About this task: Give back only the lines in the records below from the one with "41.31 | 40.69 |" to the one with "19.31 | 20.79 |", both inclusive, word for word.

[Dataset entries]
===============

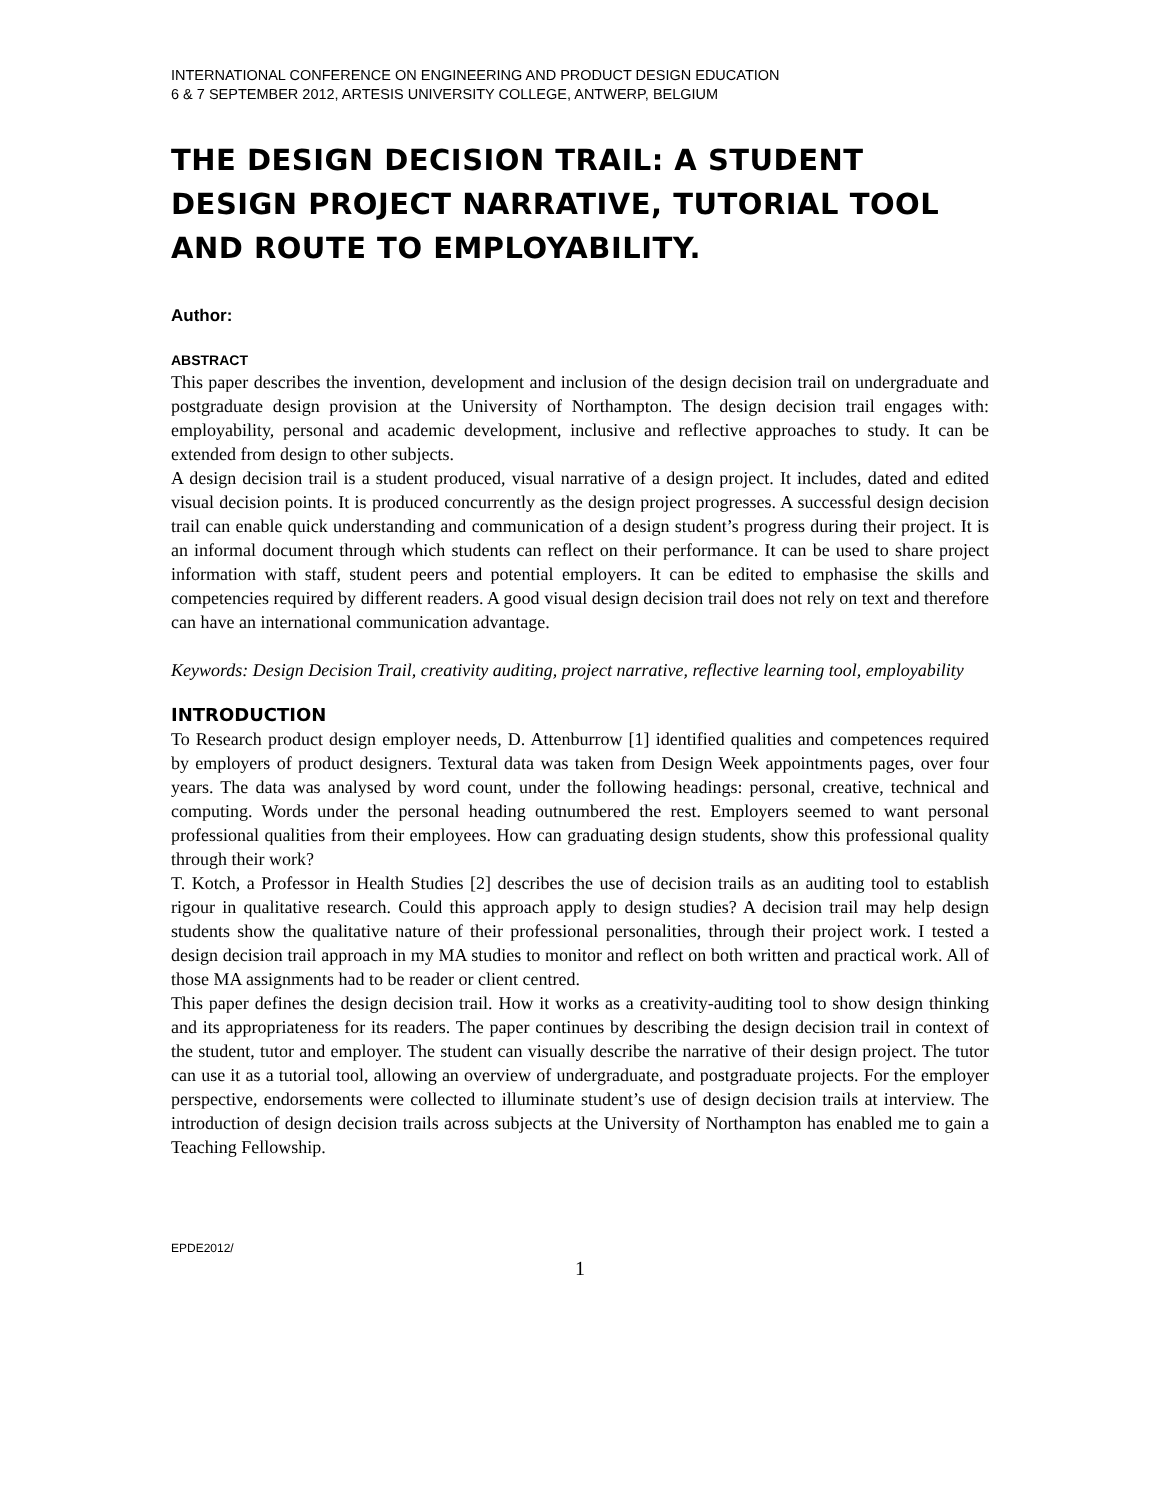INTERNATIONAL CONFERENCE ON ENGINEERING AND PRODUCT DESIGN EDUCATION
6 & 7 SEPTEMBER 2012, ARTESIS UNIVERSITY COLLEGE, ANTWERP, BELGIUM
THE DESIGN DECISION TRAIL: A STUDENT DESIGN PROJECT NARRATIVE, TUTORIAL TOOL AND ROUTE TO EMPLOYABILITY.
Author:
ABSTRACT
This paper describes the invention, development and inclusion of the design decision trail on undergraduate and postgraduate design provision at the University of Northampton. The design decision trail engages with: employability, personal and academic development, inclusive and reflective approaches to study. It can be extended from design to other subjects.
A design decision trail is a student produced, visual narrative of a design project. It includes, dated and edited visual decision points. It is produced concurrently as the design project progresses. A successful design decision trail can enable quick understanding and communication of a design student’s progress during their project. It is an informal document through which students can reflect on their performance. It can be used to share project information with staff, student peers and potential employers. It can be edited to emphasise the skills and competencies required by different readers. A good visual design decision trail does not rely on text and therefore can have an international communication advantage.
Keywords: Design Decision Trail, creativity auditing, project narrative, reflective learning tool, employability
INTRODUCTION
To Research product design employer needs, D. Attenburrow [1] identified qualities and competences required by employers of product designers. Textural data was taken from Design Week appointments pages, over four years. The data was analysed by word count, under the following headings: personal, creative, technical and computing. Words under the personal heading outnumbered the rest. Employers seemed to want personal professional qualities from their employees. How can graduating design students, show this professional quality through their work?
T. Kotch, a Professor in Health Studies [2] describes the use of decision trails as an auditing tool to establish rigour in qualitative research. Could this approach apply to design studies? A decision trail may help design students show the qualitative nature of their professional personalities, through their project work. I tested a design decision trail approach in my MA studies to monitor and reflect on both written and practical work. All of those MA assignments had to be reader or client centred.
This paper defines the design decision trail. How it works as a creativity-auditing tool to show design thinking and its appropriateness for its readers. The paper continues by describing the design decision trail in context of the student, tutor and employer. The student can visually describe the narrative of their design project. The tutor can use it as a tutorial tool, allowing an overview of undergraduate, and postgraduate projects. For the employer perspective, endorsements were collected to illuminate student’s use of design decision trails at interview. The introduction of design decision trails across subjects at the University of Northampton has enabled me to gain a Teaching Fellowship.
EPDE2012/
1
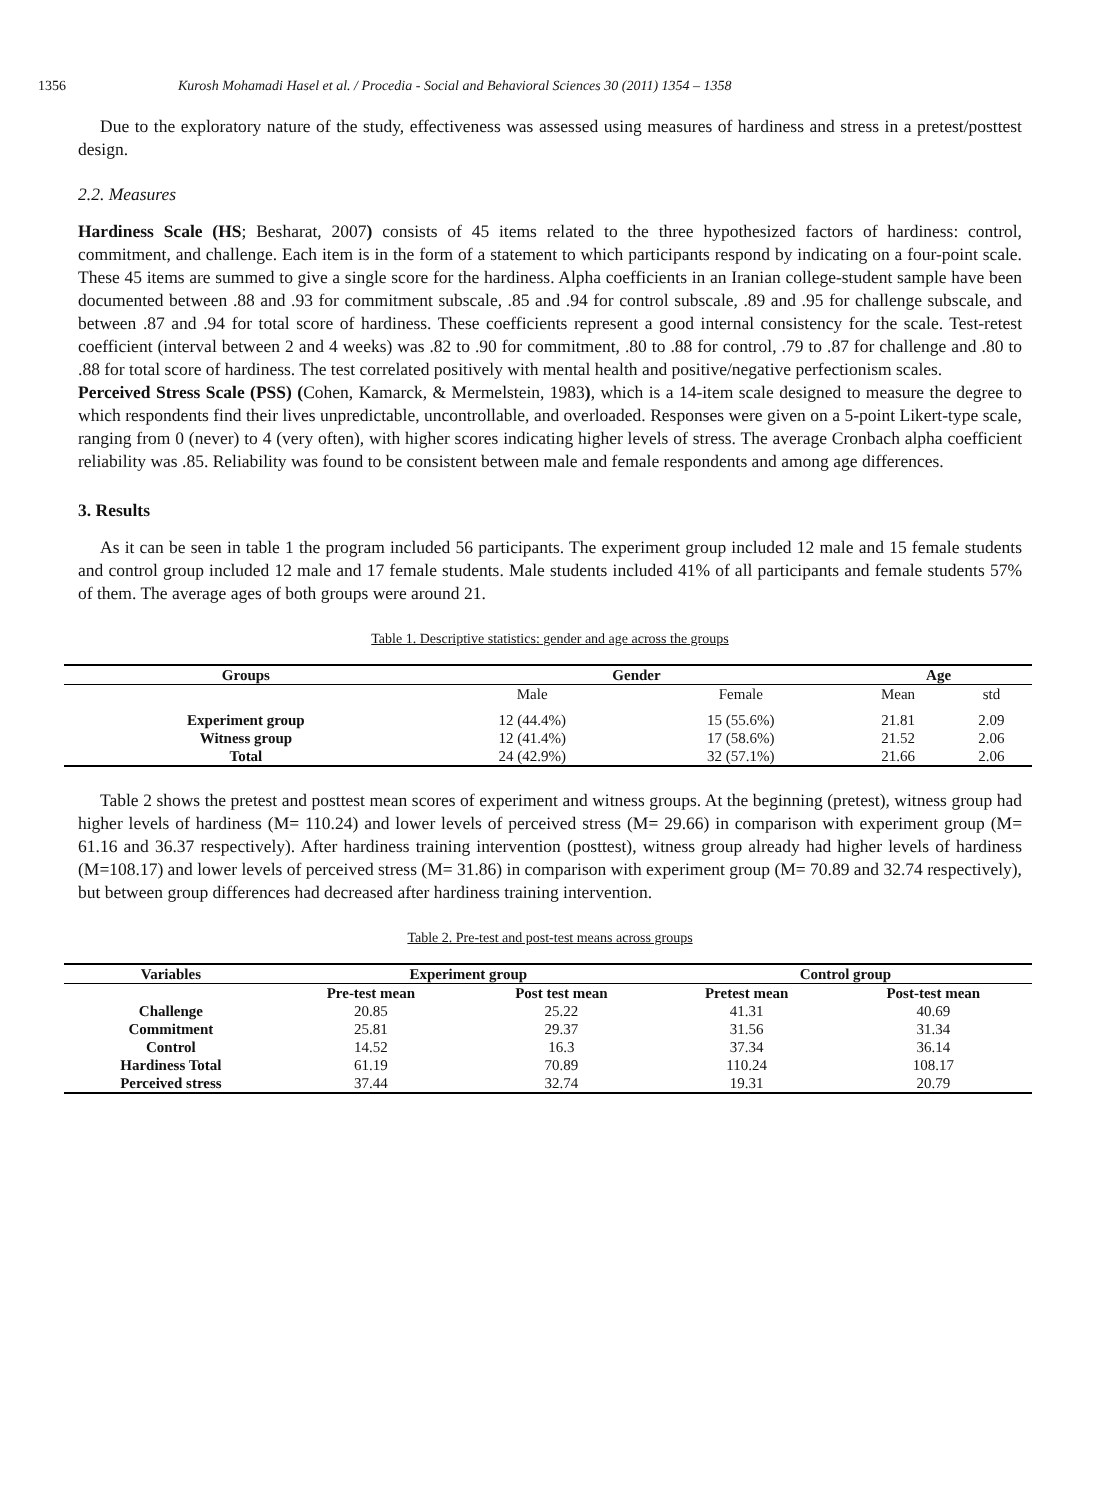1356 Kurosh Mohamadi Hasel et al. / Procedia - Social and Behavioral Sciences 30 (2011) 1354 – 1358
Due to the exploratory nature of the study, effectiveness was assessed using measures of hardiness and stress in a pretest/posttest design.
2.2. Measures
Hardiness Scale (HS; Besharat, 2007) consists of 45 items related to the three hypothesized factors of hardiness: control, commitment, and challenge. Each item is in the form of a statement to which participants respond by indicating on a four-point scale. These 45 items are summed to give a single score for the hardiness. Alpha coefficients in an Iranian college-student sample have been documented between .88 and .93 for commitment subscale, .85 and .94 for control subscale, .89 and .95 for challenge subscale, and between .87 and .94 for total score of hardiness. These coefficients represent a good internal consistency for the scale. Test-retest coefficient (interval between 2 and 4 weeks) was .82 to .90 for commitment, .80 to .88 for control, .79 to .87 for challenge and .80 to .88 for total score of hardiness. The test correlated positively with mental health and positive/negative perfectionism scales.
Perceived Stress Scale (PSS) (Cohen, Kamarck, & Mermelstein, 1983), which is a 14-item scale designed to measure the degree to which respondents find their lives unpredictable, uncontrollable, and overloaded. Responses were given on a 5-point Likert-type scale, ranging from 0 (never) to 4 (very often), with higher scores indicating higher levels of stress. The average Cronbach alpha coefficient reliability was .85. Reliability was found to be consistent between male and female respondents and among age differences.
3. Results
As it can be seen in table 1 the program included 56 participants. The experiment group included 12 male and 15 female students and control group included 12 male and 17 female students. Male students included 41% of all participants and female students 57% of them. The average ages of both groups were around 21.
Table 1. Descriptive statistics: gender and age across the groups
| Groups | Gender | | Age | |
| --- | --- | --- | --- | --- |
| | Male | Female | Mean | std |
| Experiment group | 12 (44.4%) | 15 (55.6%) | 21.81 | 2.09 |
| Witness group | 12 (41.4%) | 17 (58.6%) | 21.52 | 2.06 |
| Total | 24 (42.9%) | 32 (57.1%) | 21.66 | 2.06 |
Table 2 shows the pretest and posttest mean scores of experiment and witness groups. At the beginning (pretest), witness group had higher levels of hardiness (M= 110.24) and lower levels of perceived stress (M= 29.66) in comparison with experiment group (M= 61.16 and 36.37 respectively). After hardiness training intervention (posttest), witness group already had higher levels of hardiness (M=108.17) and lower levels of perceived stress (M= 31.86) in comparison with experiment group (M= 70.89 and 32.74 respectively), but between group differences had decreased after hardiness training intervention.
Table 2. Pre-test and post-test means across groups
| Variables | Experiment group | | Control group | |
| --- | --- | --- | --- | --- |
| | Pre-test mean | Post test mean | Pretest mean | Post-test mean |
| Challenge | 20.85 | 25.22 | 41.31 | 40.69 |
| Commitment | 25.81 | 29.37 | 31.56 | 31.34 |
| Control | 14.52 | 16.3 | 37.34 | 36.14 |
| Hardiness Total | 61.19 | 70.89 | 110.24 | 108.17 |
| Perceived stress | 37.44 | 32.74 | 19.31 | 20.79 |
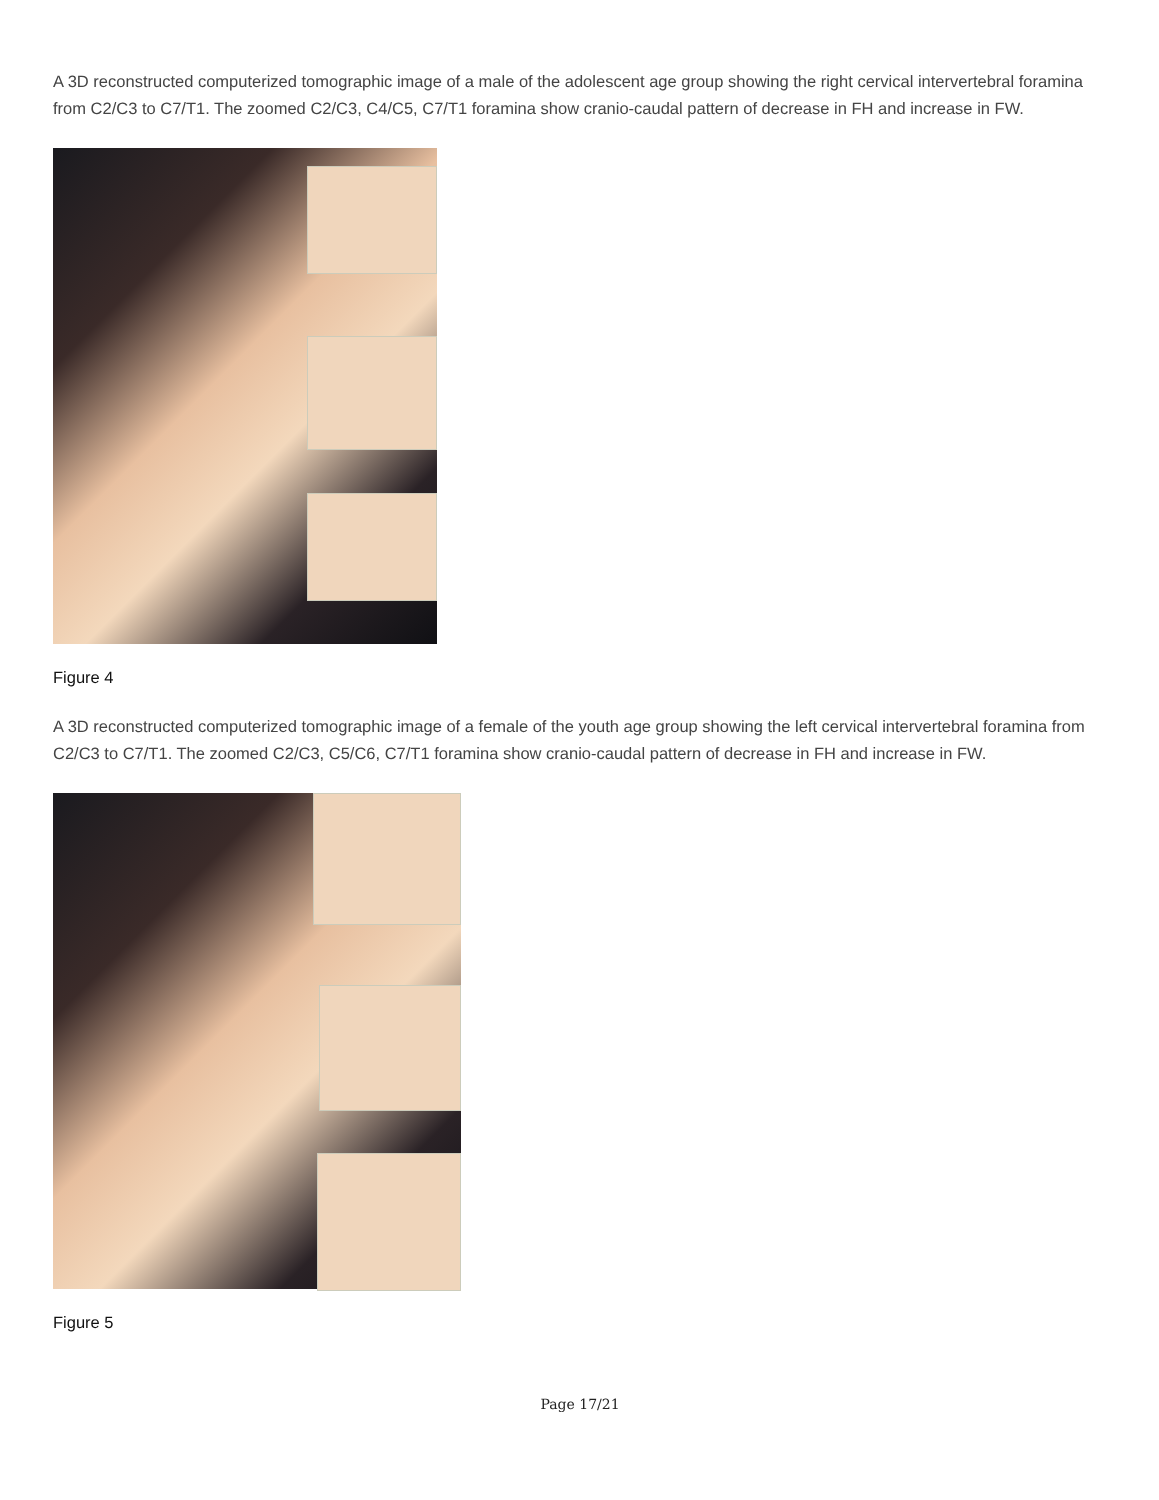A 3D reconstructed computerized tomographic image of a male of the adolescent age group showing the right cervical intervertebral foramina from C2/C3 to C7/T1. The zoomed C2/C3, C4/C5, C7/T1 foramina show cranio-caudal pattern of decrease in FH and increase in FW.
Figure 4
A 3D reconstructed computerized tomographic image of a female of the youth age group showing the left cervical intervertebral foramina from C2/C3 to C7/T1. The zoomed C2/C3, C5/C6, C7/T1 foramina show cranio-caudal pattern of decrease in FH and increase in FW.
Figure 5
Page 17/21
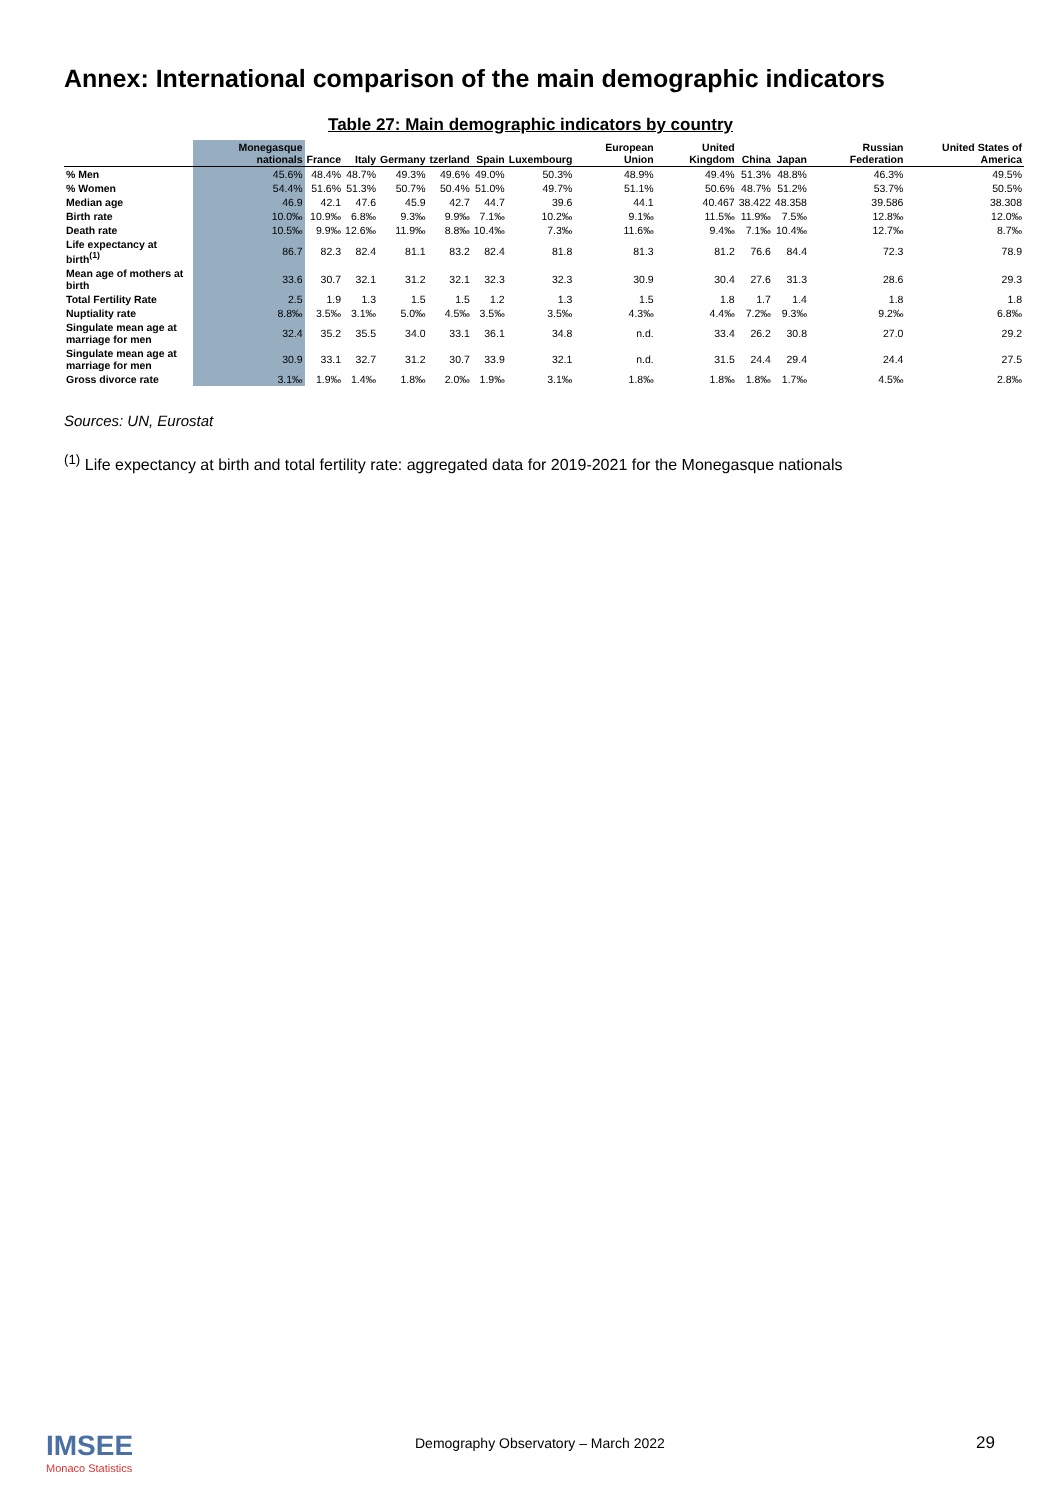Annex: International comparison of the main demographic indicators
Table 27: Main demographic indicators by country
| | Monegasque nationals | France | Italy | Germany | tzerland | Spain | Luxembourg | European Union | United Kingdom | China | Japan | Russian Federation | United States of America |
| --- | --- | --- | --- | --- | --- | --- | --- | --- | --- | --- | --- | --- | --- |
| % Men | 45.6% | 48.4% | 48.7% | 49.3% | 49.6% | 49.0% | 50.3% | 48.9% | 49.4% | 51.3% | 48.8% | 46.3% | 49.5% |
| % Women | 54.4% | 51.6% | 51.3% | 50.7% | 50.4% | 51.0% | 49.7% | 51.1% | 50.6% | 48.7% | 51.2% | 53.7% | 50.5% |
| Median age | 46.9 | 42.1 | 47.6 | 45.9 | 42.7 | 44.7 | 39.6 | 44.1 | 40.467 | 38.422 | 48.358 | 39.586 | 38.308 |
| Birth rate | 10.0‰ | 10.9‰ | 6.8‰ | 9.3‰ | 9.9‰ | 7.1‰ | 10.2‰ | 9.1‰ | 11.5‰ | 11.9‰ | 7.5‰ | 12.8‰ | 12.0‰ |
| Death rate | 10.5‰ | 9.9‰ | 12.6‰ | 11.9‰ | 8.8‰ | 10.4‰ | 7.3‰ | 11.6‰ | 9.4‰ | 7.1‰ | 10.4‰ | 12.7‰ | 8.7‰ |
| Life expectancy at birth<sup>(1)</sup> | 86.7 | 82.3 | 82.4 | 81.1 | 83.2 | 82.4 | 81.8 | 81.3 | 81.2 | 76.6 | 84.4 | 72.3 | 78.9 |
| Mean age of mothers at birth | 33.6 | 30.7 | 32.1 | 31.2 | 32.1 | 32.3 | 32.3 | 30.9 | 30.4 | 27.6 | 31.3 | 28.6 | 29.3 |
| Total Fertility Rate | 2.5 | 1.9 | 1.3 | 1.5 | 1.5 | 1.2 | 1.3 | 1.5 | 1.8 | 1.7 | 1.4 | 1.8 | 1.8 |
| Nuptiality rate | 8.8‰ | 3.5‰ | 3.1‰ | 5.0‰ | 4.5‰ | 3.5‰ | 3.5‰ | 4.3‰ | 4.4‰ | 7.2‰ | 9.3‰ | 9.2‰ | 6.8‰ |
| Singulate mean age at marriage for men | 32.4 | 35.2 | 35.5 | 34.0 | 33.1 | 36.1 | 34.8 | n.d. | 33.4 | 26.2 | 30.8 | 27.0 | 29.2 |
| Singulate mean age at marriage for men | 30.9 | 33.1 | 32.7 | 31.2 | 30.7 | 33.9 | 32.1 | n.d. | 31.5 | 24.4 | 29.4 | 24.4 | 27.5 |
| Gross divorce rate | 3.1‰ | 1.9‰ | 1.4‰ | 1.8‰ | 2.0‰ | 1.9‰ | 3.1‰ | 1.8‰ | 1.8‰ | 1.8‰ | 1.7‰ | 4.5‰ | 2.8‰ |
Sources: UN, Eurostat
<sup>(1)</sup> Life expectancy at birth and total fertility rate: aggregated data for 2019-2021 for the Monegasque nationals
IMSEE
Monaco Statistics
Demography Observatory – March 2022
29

===============

Task solution:
| Challenge | 20.85 | 25.22 | 41.31 | 40.69 |
| Commitment | 25.81 | 29.37 | 31.56 | 31.34 |
| Control | 14.52 | 16.3 | 37.34 | 36.14 |
| Hardiness Total | 61.19 | 70.89 | 110.24 | 108.17 |
| Perceived stress | 37.44 | 32.74 | 19.31 | 20.79 |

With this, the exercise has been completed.